§ **Task material**:
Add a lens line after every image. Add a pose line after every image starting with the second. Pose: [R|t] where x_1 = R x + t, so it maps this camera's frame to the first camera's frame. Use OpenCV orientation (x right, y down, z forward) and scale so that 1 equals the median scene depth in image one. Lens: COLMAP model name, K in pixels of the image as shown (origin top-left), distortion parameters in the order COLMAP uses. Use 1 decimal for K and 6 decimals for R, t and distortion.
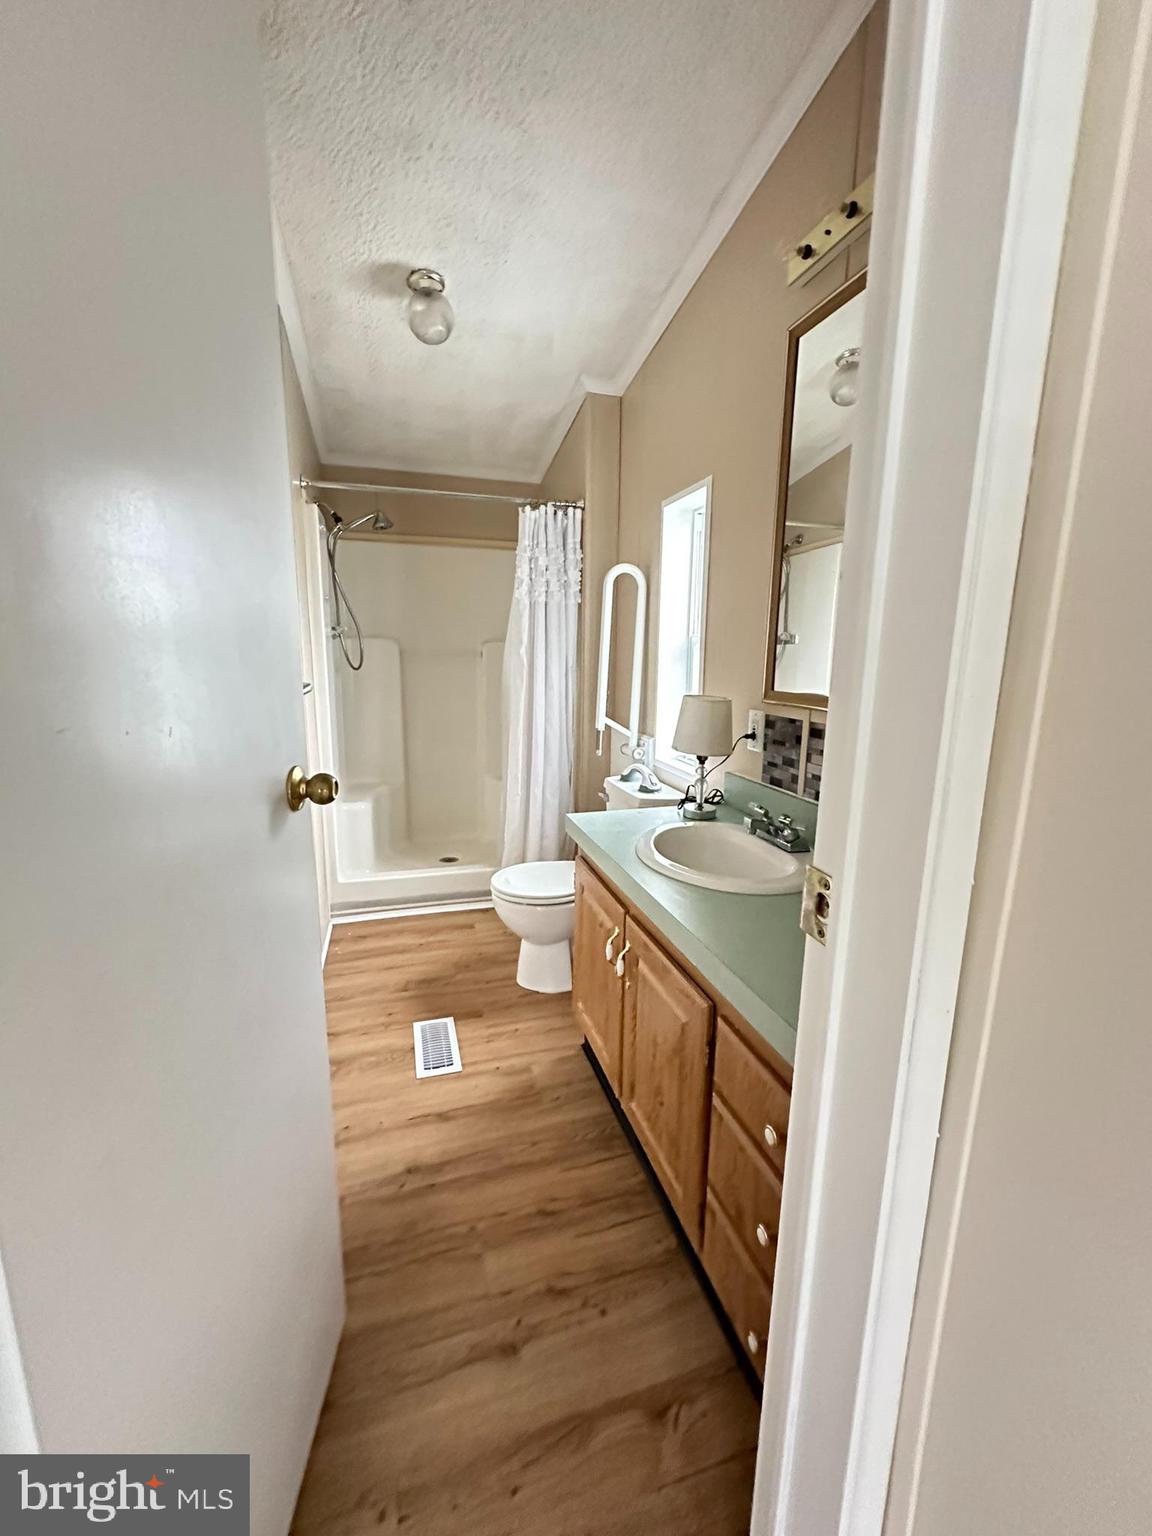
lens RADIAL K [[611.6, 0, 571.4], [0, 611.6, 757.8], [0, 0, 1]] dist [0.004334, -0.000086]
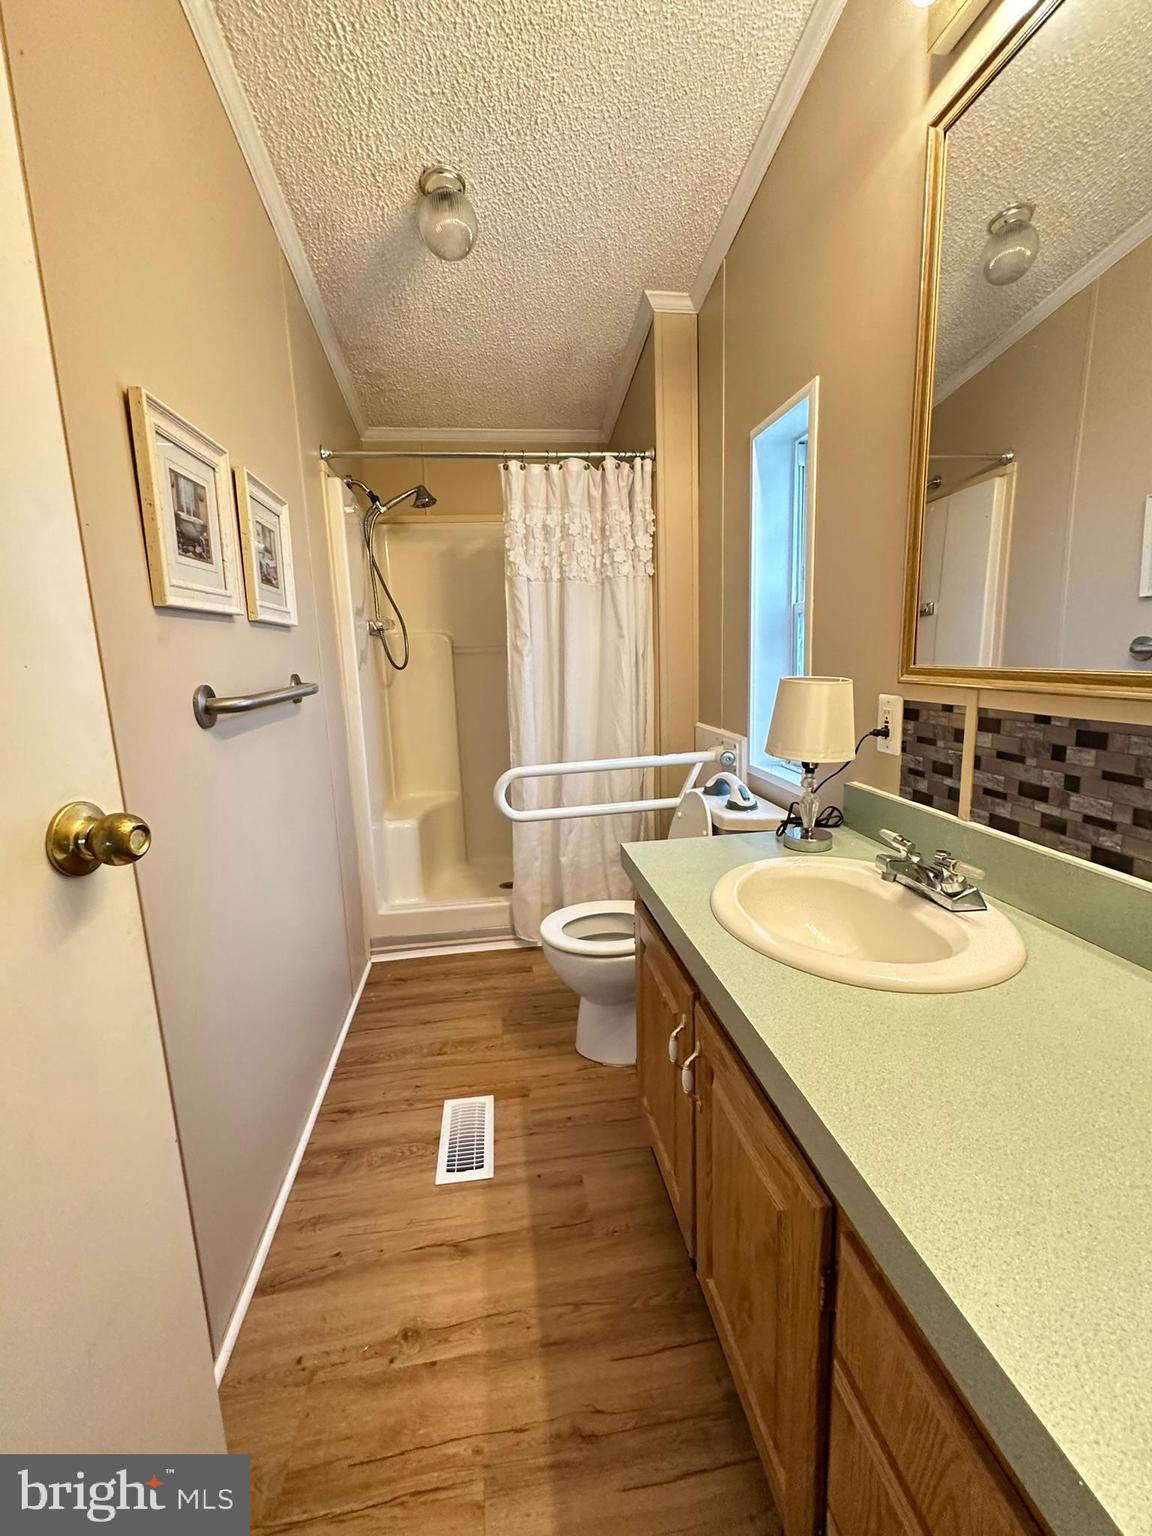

* * *

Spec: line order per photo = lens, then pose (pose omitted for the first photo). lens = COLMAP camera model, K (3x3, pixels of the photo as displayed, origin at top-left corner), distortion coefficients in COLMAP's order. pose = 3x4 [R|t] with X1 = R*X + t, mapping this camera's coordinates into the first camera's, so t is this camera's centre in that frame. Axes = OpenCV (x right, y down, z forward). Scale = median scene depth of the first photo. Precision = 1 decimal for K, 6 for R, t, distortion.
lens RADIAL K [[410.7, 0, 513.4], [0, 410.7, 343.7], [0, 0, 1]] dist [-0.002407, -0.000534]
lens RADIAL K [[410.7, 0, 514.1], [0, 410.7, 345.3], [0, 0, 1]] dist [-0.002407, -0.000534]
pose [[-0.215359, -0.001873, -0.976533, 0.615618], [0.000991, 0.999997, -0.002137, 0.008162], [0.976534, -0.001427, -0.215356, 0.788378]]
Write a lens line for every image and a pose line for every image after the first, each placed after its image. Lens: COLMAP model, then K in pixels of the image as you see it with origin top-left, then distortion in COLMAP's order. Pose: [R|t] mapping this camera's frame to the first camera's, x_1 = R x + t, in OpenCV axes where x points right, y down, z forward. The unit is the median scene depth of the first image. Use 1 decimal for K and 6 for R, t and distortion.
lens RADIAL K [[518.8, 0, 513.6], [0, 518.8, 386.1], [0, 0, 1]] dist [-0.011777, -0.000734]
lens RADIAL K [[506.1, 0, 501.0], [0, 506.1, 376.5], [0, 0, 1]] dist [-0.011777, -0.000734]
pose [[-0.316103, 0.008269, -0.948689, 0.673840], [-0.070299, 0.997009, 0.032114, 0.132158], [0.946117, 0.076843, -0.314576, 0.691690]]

---

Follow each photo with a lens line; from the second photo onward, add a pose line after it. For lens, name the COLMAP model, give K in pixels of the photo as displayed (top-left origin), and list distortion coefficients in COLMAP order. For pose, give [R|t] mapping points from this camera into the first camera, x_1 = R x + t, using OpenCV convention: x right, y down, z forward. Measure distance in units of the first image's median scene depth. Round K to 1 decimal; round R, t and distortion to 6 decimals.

§ **Problem requirements**: Copy out word for word everything in the rows from the line containing "Add a lens line" down to the line containing "dist [0.004334, -0.000086]", with both of those lines included. Leave the pictures out.

§ **Task answer**:
Add a lens line after every image. Add a pose line after every image starting with the second. Pose: [R|t] where x_1 = R x + t, so it maps this camera's frame to the first camera's frame. Use OpenCV orientation (x right, y down, z forward) and scale so that 1 equals the median scene depth in image one. Lens: COLMAP model name, K in pixels of the image as shown (origin top-left), distortion parameters in the order COLMAP uses. Use 1 decimal for K and 6 decimals for R, t and distortion.
lens RADIAL K [[611.6, 0, 571.4], [0, 611.6, 757.8], [0, 0, 1]] dist [0.004334, -0.000086]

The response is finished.